_TEXTAUSZUG_
########

Leserbrief zu
Tanz den Adolf Hitler
Henryk M. Broder und Abi Melzer im Antisemitismusstreit / von
Klaus Bittermann - Claudia Karras
Sehr geehrte Damen und Herren,
ich bin regelmäßige
Leserin der jungen Welt, vor allem weil sie abseits vom mainstream auch
der palästinensischen Seite des Nahostkonflikts eine Stimme gibt und die
unerträgliche Realität im besetzten Palästina zeigt, wie der heutige
ausgezeichnete Beitrag von Werner Pirker zum Besuch der Bundeskanzlerin
in Nahost beweist.
Deshalb bin ich
entsetzt über die
unqualifizierten Äußerungen von Klaus Bittermann
über den Rechtsstreit Abi Melzer gegen Henryk Broder, frei nach seinem
Motto:
„Warum sachlich, wenn's auch persönlich geht?
Solange man nicht selbst in die Schußlinie gerät - ein großes Vergnügen.“
(Bittermanns/Veranstaltungsankündigung/Uni Flensburg), der sich in
Blödzeitungsmanier über die Verlagsgeschichte, die mit dem Rechtsstreit
überhaupt nichts zu tun hat, auslässt, sowie über die
dreiste Bemerkung, Abi
Melzer habe „die Unterdrückung der Palästinenser durch die
Juden (!) entdeckt.
Nicht die Juden werden kritisiert, sondern schlicht und einfach die
israelische Besatzung !
Nicht nur war Klaus
Bittermann zu faul zum recherchieren und hat die falschen Behauptungen
von Herrn Broder einfach abgeschrieben, noch hat er das Buch Hajo Meyers
gelesen, das er so verleumdet. Deshalb sind seine beleidigenden und
respektlosen Äußerungen besonders niederträchtig !

########

Gespeicherte Einträge
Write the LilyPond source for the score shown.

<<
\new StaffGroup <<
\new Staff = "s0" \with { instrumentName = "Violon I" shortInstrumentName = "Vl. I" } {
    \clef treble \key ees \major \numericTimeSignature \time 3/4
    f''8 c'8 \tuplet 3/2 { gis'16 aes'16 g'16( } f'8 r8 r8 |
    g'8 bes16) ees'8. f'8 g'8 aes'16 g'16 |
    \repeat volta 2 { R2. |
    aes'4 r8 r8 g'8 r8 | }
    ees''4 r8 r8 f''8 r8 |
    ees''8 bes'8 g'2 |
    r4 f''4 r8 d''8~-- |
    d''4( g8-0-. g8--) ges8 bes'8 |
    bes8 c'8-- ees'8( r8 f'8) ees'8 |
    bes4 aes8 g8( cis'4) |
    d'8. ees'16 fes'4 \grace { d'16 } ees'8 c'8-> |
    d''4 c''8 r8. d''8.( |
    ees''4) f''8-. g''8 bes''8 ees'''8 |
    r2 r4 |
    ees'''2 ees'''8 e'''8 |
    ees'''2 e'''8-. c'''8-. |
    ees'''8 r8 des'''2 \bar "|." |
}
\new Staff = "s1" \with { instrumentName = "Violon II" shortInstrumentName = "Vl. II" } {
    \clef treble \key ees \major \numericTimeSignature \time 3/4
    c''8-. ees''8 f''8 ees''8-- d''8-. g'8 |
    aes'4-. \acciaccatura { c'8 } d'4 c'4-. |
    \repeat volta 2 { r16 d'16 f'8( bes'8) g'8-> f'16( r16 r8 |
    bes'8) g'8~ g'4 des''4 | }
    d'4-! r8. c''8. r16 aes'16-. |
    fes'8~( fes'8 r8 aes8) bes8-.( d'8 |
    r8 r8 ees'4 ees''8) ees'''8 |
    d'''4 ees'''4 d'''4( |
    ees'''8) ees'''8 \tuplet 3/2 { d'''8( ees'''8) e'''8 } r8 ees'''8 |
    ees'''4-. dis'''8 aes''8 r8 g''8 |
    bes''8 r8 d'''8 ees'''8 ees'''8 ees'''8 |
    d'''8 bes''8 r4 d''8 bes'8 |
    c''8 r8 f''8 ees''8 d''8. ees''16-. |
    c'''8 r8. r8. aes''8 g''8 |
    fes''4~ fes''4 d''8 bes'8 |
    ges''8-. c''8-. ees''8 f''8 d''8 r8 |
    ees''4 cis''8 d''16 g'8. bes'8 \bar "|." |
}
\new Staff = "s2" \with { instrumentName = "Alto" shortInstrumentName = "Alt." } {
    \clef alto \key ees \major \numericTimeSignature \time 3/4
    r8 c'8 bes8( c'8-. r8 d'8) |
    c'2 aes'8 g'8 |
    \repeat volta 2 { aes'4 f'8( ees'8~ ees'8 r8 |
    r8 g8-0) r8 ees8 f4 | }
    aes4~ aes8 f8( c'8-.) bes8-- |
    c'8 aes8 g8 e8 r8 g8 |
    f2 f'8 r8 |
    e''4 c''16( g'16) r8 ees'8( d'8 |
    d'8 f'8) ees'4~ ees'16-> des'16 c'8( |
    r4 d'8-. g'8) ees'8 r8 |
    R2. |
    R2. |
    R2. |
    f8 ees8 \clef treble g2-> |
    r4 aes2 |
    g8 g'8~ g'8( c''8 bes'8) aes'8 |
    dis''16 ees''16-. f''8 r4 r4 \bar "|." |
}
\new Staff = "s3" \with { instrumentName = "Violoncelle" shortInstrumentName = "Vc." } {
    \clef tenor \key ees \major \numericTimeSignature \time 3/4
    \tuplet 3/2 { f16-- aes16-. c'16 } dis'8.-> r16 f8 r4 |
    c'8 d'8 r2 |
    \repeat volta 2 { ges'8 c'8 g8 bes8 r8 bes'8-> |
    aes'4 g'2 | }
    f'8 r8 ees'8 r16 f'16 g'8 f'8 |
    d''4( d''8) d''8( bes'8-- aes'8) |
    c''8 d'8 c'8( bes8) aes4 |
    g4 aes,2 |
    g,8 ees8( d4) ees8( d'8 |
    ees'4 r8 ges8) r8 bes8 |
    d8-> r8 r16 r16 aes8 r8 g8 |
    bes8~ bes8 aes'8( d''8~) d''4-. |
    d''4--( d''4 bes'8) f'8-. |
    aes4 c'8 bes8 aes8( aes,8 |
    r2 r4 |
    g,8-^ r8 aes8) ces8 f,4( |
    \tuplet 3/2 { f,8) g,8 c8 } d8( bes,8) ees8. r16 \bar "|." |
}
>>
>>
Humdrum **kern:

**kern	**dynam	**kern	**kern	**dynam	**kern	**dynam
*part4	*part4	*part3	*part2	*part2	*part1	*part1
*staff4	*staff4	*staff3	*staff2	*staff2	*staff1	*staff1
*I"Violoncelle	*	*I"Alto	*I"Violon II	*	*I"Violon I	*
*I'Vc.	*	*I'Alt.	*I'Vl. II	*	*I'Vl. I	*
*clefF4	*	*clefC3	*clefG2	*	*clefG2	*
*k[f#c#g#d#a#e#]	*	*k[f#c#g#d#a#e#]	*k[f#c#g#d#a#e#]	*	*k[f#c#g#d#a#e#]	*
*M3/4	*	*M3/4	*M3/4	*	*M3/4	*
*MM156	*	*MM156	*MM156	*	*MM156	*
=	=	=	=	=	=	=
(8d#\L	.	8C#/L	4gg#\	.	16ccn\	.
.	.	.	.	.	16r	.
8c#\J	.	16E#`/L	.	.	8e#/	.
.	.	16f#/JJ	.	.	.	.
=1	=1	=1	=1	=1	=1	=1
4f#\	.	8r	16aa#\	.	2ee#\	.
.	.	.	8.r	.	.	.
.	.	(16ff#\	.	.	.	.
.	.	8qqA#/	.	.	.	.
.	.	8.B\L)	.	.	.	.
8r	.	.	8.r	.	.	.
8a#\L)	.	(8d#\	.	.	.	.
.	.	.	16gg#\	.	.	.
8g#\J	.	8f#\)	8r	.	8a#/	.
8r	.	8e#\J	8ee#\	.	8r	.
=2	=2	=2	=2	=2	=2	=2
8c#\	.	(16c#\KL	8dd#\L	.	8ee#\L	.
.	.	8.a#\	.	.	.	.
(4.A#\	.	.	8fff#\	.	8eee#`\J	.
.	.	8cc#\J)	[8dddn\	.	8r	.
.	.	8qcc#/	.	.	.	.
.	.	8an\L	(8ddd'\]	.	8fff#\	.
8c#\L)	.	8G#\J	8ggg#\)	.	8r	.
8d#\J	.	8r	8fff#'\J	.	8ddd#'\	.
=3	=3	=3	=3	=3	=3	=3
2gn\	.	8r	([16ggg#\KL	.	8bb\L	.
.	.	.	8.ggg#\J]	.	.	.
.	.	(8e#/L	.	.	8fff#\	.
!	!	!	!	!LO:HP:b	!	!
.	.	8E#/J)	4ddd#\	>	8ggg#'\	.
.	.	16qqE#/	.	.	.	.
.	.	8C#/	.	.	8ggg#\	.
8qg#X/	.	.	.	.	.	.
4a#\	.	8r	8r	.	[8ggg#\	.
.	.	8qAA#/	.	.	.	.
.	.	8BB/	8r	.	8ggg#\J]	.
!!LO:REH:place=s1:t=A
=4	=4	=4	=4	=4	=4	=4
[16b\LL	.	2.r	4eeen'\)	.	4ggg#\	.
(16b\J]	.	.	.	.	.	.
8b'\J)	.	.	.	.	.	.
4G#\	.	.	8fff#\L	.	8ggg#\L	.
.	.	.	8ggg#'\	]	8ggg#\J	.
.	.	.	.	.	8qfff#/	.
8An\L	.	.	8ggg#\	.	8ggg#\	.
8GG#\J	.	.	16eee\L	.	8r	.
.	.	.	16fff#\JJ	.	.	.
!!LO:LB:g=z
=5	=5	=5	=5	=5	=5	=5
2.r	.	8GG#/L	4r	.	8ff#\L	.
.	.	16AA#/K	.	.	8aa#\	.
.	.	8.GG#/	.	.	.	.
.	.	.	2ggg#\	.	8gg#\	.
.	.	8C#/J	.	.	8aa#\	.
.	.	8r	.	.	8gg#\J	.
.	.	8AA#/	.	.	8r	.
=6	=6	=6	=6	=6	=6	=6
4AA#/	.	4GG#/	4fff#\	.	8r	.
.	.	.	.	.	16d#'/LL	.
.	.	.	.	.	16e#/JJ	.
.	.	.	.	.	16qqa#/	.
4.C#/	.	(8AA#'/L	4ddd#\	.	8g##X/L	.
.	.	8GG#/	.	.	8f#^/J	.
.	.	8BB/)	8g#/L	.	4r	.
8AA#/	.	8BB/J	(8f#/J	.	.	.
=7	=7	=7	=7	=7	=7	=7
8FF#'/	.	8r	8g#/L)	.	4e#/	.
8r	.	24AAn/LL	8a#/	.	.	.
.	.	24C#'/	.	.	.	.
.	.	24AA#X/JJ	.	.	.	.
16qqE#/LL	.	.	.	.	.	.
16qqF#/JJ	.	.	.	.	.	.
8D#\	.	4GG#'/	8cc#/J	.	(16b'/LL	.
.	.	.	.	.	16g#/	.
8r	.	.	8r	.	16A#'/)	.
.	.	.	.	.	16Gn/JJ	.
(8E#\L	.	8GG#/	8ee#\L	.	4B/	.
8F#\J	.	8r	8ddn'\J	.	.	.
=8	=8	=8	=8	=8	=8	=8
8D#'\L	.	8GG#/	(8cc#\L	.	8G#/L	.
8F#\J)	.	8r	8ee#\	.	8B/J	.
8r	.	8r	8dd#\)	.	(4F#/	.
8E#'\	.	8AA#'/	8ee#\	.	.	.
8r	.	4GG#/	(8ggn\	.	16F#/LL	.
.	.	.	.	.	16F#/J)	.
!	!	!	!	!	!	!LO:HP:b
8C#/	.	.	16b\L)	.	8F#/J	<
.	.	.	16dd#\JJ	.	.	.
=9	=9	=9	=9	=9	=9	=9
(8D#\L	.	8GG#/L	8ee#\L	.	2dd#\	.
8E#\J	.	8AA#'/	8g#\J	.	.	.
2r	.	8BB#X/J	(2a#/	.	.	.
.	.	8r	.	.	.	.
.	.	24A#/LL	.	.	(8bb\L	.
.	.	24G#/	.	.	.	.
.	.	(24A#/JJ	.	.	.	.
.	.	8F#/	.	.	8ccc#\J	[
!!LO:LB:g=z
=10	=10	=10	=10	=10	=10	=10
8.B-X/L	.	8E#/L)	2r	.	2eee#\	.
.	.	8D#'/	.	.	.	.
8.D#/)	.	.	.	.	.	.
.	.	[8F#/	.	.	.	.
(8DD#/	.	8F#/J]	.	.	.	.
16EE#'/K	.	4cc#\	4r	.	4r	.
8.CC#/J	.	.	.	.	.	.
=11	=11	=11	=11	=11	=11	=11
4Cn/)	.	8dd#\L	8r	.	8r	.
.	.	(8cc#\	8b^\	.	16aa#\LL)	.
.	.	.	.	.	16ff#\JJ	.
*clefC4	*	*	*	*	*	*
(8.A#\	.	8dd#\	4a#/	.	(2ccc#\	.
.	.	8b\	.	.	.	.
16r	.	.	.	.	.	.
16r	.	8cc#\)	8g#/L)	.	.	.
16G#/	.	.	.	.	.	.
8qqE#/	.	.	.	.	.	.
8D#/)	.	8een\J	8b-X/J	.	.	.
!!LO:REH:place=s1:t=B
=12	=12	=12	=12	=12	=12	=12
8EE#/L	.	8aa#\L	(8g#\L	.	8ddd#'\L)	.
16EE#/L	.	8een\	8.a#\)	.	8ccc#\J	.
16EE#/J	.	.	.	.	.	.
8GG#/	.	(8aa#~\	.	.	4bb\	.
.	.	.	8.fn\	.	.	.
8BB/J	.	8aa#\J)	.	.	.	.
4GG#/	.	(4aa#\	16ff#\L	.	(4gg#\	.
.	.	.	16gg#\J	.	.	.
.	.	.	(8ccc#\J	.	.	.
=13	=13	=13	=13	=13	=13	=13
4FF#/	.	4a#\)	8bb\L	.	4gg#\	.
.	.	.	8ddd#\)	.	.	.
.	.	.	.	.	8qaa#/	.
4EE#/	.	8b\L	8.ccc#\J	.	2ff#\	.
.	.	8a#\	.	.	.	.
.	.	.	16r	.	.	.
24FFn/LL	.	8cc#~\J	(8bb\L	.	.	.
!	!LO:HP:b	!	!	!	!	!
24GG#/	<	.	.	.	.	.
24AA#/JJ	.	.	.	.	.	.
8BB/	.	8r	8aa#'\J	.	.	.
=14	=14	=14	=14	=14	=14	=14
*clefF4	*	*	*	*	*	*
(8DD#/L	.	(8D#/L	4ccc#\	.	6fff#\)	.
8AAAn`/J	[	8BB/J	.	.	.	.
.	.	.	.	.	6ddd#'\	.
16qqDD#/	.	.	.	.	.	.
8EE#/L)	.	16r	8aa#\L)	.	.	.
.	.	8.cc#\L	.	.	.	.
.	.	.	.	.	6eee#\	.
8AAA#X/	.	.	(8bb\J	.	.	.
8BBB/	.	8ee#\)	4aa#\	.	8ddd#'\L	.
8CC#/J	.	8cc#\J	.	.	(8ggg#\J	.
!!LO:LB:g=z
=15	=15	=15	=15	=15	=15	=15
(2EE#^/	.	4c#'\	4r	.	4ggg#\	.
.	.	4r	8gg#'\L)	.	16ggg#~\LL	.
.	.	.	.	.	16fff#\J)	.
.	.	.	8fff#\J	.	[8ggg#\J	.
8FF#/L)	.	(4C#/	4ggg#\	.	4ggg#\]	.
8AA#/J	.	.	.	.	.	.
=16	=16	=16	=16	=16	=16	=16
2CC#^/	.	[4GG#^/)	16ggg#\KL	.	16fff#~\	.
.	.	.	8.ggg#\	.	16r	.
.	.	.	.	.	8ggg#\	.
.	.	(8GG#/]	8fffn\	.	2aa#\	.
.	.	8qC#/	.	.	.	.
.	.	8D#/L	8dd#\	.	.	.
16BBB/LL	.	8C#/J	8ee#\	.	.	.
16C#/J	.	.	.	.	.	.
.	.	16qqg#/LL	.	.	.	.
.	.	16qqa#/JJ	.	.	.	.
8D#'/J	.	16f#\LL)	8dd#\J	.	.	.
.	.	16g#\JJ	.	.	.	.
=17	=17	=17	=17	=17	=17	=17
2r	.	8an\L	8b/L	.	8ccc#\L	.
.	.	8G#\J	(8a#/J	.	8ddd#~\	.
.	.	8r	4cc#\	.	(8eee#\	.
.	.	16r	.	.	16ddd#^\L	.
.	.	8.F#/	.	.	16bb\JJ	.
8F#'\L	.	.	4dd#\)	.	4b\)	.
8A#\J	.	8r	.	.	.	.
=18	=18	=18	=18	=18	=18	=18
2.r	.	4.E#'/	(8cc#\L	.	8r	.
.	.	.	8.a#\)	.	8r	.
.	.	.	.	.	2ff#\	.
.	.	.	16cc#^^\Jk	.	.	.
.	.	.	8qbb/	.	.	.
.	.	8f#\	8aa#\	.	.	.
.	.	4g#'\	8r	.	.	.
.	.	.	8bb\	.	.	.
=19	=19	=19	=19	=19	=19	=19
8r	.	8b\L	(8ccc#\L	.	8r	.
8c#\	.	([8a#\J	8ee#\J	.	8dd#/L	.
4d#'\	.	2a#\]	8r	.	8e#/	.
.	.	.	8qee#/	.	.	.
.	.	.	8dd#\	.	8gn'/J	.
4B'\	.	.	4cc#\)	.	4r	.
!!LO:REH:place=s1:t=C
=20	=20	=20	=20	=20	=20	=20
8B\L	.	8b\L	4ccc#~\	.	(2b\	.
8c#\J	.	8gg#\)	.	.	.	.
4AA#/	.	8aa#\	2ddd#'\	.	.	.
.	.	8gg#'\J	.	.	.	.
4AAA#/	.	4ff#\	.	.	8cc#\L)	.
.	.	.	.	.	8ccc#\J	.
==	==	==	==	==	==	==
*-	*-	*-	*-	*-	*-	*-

########

_FRAGEN ZUM MATERIAL_
1/ Übernehmen Sie aus dem Leserbrief wortgetreu den Abschnitt, der mit „Nicht nur war“ beginnt und mit „besonders niederträchtig !“ endet.
2/ Fassen Sie den Absatz des Leserbriefs, der mit „Nicht nur war Klaus Bittermann“ beginnt, in knapperer Form zusammen, ohne seine wesentlichen Aussagen wegzulassen.
3/ Schreiben Sie den Leserbrief zum Rechtsstreit Abi Melzer gegen Henryk Broder im Anschluss an seinen letzten Satz weiter.
Die Zeilen stehen in keinem Zusammenhang mit dem Leserbrief.

_LÖSUNGEN JE AUFGABE_
1/
Nicht nur war Klaus
Bittermann zu faul zum recherchieren und hat die falschen Behauptungen
von Herrn Broder einfach abgeschrieben, noch hat er das Buch Hajo Meyers
gelesen, das er so verleumdet. Deshalb sind seine beleidigenden und
respektlosen Äußerungen besonders niederträchtig !

2/ Der Leserbrief wirft Klaus Bittermann vor, nicht recherchiert, die falschen Behauptungen von Henryk Broder einfach abgeschrieben und das von ihm verleumdete Buch Hajo Meyers nicht gelesen zu haben. Deshalb seien seine beleidigenden und respektlosen Äußerungen besonders niederträchtig.

3/
Hajo Meyer stellt sich
– aufgrund seines hohen moralischen Anspruchs an sich und an andere
Juden - dezidiert gegen Menschenrechtsverletzungen des israelischen Besatzungsregimes. Er weiß ja aus eigener
Erfahrung aus NS-Deutschland wie es ist, als Verfolgter und
Unterdrückter zu leben. Es ist die tägliche Lebenssituation der
palästinensischen Zivilbevölkerung, die Hajo Meyer mit seiner eigenen im
NS-Deutschland der 1930er Jahre vergleicht. Welche Anmaßung, ihm das zu
verbieten! „Vergleichen“ ist etwas völlig anderes als „Gleichsetzen“ !
Seine Konsequenz ist: Nie wieder Opfer sein, aber auch niemals Täter!
Es ist ein Skandal,
dass Juden wie Hajo Meyer in Deutschland wieder ausgegrenzt werden und
der Mund verboten wird, weil er seine eigenen bitteren Erfahrungen
vergleicht, z.B. wenn palästinensische Gefangene nummeriert werden, oder
das Oberkommando der israelischen Armee sich von den Nazi-Erfahrungen im
Warschauer Ghetto inspirieren lässt. Diese Inspiration als
„Nazimethoden“ zu bezeichnen, ist allerdings verboten !
Es hat auch kein „»arisches« Gericht
darüber entscheiden, welcher der beiden Juden ein Antisemit sei“, sondern ein deutsches Gericht
– von Broder als „Erben der Firma
Freisler“ diffamiert -, hat über deutsche
Staatsbürger jüdischen Glaubens entschieden – oder wünschen
Broder/Bitterfeld jüdische Sondergerichte ?! Ich empfehle Herrn
Bitterfeld dringend, sich das Urteil genau durchzulesen, denn es ist
kein „salomonisches“, wie er herbeifantasiert.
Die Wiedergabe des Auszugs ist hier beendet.